A normal resting heart rate is 60 to 100 beats per minute. A resting heart rate of more than 100 beats per minute is defined as a tachycardia. During an episode of SVT, the heart beats about 150 to 220 times per minute.

Specific treatment depends on the type of SVT and can include medications, medical procedures, or surgery. Vagal maneuvers, or a procedure known as catheter ablation, may be effective in certain types. For atrial fibrillation, calcium channel blockers or beta blockers may be used for rate control, and selected patients benefit from blood thinners (anticoagulants) such as warfarin or novel anticoagulants. Atrial fibrillation affects about 25 per 1000 people, paroxysmal supraventricular tachycardia 2.3 per 1000, Wolff-Parkinson-White syndrome 2 per 1000, and atrial flutter 0.8 per 1000.

Signs and symptoms can arise suddenly and may resolve without treatment. Stress, exercise, and emotion can all result in a normal or physiological increase in heart rate, but they can precipitate SVT in rare cases. Episodes can last from a few minutes to one or two days. They sometimes persist until treated. The rapid heart rate, if fast enough, reduces the opportunity for the "pump" to fill between beats decreasing cardiac output and consequently blood pressure. The following symptoms are typical with a rate of 150–270 or more beats per minute:

Symptoms of heart arrhythmias, such as SVT, are more difficult to assess in infants and toddlers because of their limited ability to communicate. Caregivers should watch for lack of interest in feeding, shallow breathing, and lethargy. These symptoms may be subtle and may be accompanied by vomiting and/or a decrease in responsiveness.

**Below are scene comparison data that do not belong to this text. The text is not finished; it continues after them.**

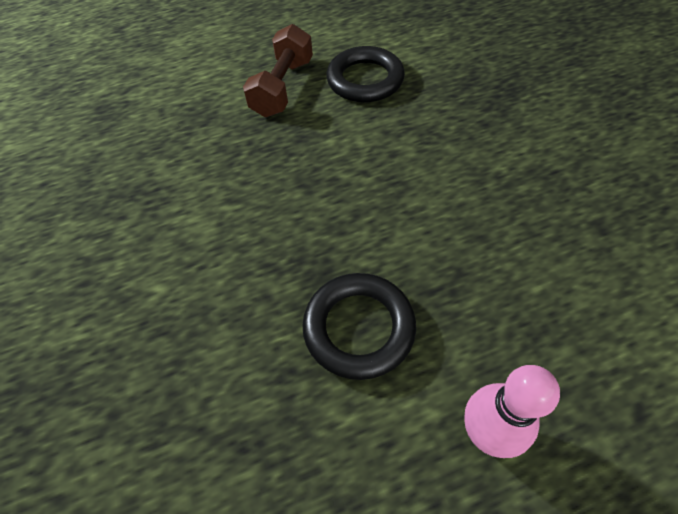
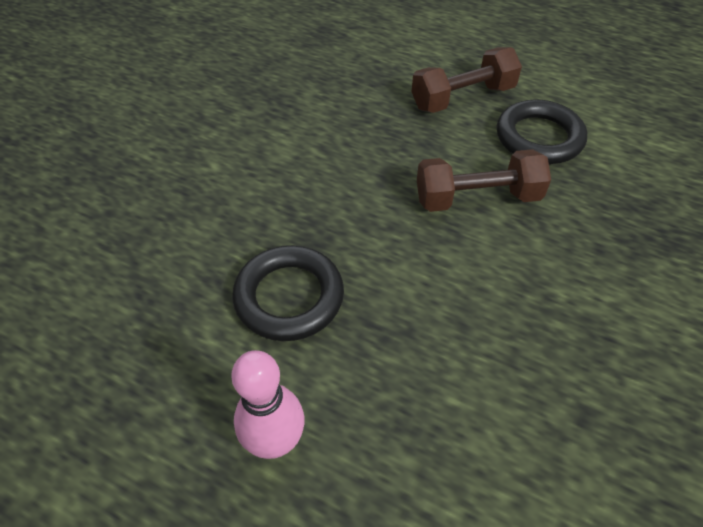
camera: 45 degrees right, 5 degrees down
(382, 149) = (477, 198): none -> brown dumbbell

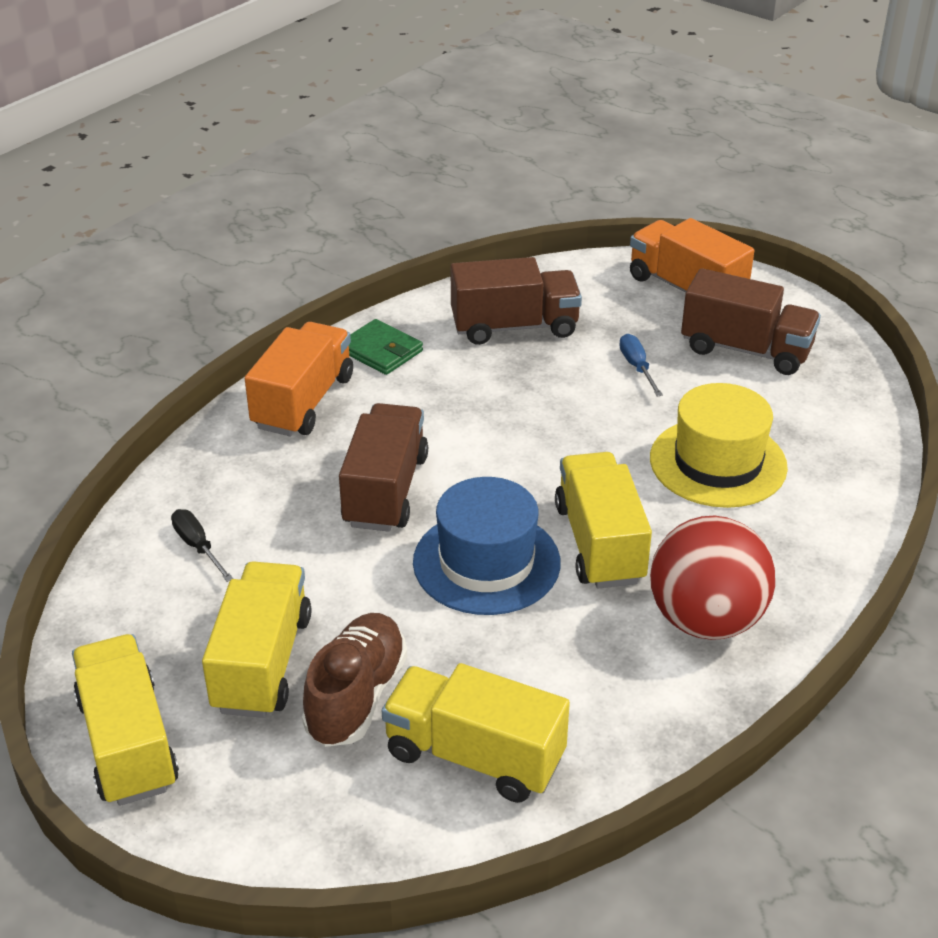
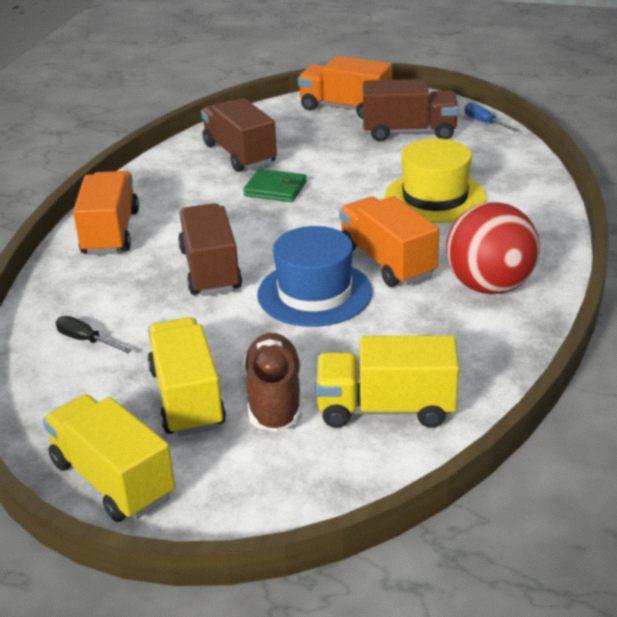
camera: 20 degrees left, 5 degrees down
(381, 351) = (150, 189): green wallet -> green wallet (275, 189)
(514, 327) = (239, 154): brown truck -> brown truck turned 90 degrees counterclockwise
(599, 543) = (387, 262): yellow truck -> orange truck
(637, 367) = (342, 158): blue screwdriver -> blue screwdriver (484, 123)

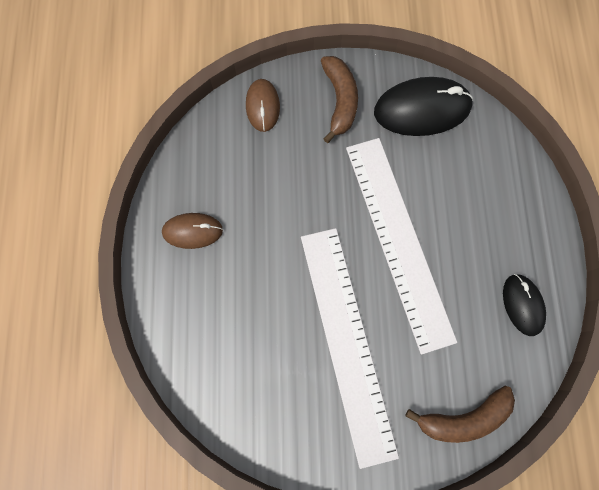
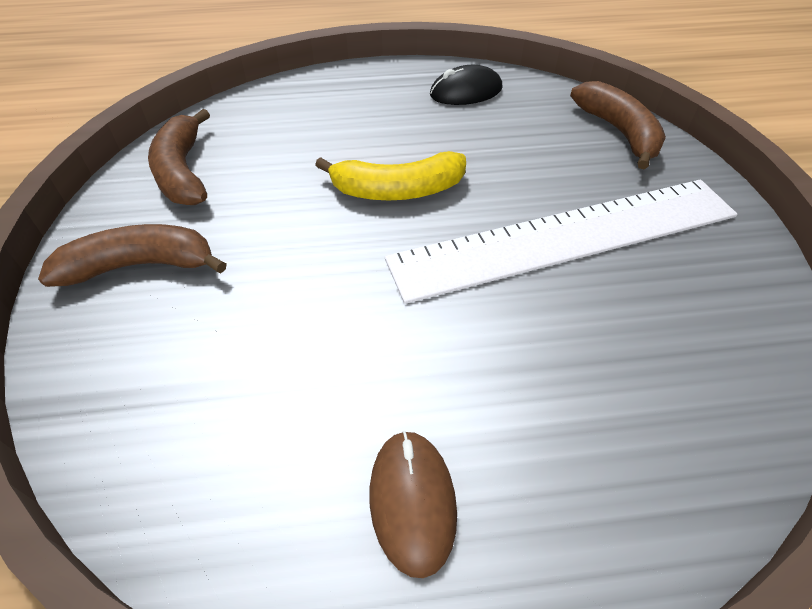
camera: 95 degrees left, 25 degrees down
(262, 106) = (117, 388): brown mouse -> none
(398, 241) = (397, 190): white ruler -> yellow banana
(422, 109) = (183, 172): black mouse -> brown banana

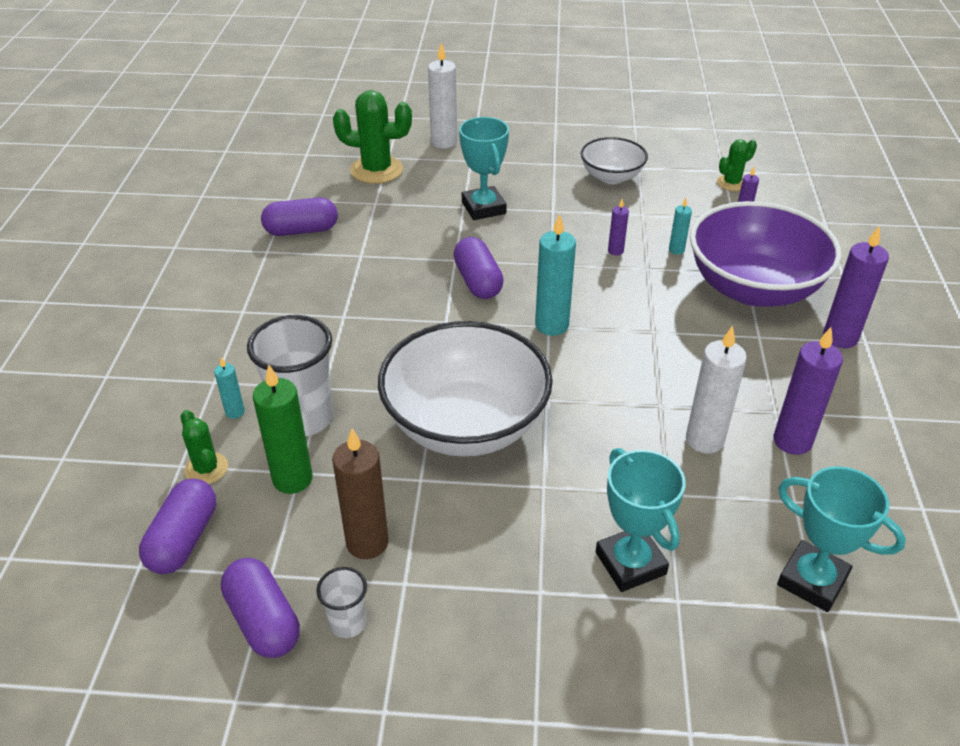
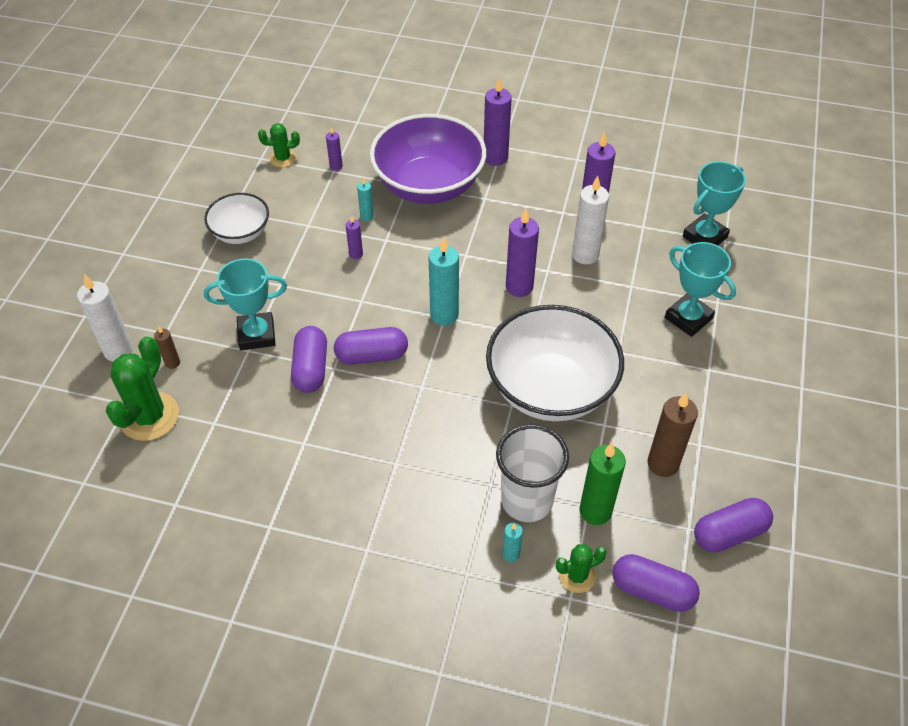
camera: 80 degrees left, 10 degrees up
(301, 230) = (241, 493): purple capsule -> purple capsule (311, 368)
(348, 623) = (732, 480): white cup -> none
(437, 170) = (172, 363): none -> brown candle
(620, 382) = (519, 287): none -> purple candle
(630, 563) = (688, 318): turquoise trophy -> turquoise trophy turned 60 degrees clockwise
(731, 183) = (283, 158): green cactus -> green cactus turned 75 degrees counterclockwise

The main pumping chamber, the ventricle, is protected (to a certain extent) against excessively high rates arising from the supraventricular areas by a "gating mechanism" at the atrioventricular node, which allows only a proportion of the fast impulses to pass through to the ventricles. An accessory "bypass tract" can avoid the AV node and its protection so that the fast rate may be directly transmitted to the ventricles. This situation has characteristic findings on ECG. A congenital heart lesion, Ebstein's anomaly, is most commonly associated with supraventricular tachycardia.

Subtypes of SVT can often be distinguished by their electrocardiogram (ECG) characteristics. Most have a narrow QRS complex, although, occasionally, electrical conduction abnormalities may produce a wide QRS complex that may mimic ventricular tachycardia (VT). In the clinical setting, the distinction between narrow and wide complex tachycardia (supraventricular vs. ventricular) is fundamental since they are treated differently. In addition, ventricular tachycardia can quickly degenerate into ventricular fibrillation and death and merits different consideration. In the less common situation in which a wide-complex tachycardia may be supraventricular, a number of algorithms (such as the Brugada criteria) have been devised to assist in distinguishing between them. In general, a history of structural heart disease markedly increases the likelihood that the tachycardia is ventricular in origin.